=== Excerpted text ===
I have a question about the MultiAgentEnv, in the latest version it returns terminated and truncated dictionaries. How should a two agent environment handle the case when one agent is terminated and the other is truncated but not yet terminated (e.g. reached time limit before being done). Is the following correct in this case? terminateds={"agent1": True, "agent2": True, "__all__": True}
truncateds={"agent1": False, "agent2": True, "__all__": False}
@Fady_B good question. Following the long discussion that led to the new return values in gymnasium
here, at best the truncated=True
comes with a terminated=True
as even though yous top because of a time limit reached (for example) this is still a form of termination with no loss (I can think of) information up to this point of time.

=== Aim of the task ===
Continue the forum thread about terminated and truncated flags in a two-agent MultiAgentEnv, starting right after its last sentence. The data comes from a separate, unrelated source.

=== Source material ===
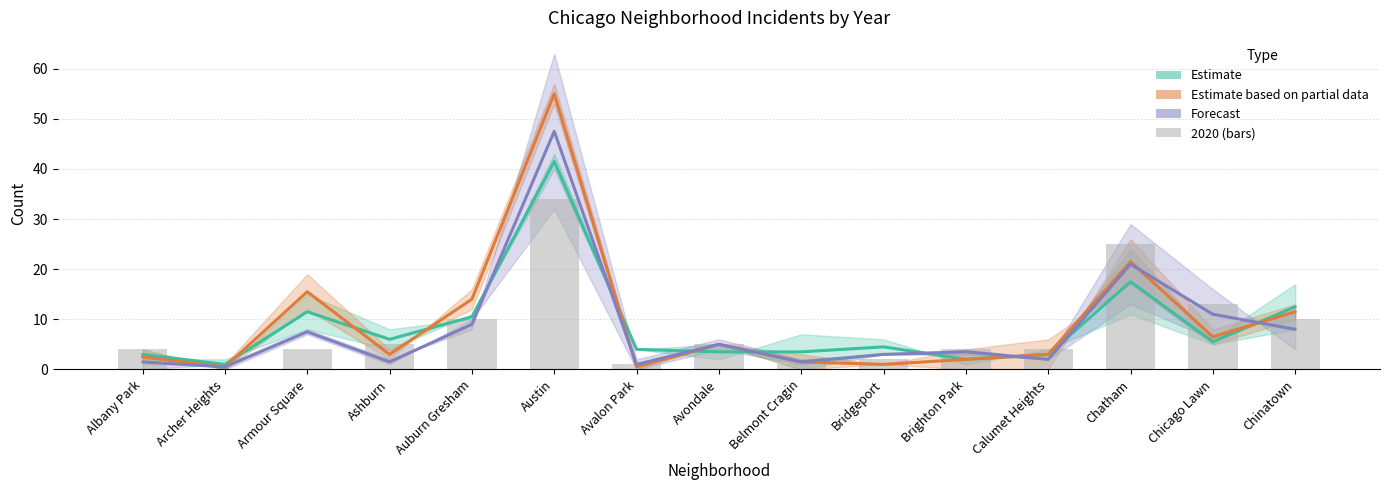

What is the value of the Forecast bar at the 8th from the left?

5.0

=== Exercise response ===
Ok because this is not the case for the gymnasium single agent case. In that case a truncated agent which has not reached a terminal state yet would have terminated=False and truncated=True, which should allow the value function approximation to still use bootstrapped reward as usual for the final state (as truncated=True indicates this final state is not a terminal state for the underlying MDP).
But I was wondering how RLLIB deals with this in the multi-agent case. So just to confirm for the case stated in the original question terminateds={"agent1": True, "agent2": True, "__all__": True}
truncateds={"agent1": False, "agent2": True, "__all__": False}
is correct and this would mean “agent2” would use bootstrapped reward for it’s final state, whereas “agent1” would not?
@Fady_B, good question! I had to look it up in the code. So, how RLlib treats this is: agents can terminate and/or truncate as well as the env itself (that is the __all__
). Meaning single agents could still not be terminated or truncated, but if the env terminates the episode is considered completed and all agents’ terminated
are set to the one of __all__
(same holds true for the truncated
of each agent). In this case the environment does also not need to provide agents with last observation, but instead RLlib will use fake last observations (sampled from obs space). In case of batch_mode="complete_episodes"
a MultiAgentSampleBatch
is generated (containing results from this episode).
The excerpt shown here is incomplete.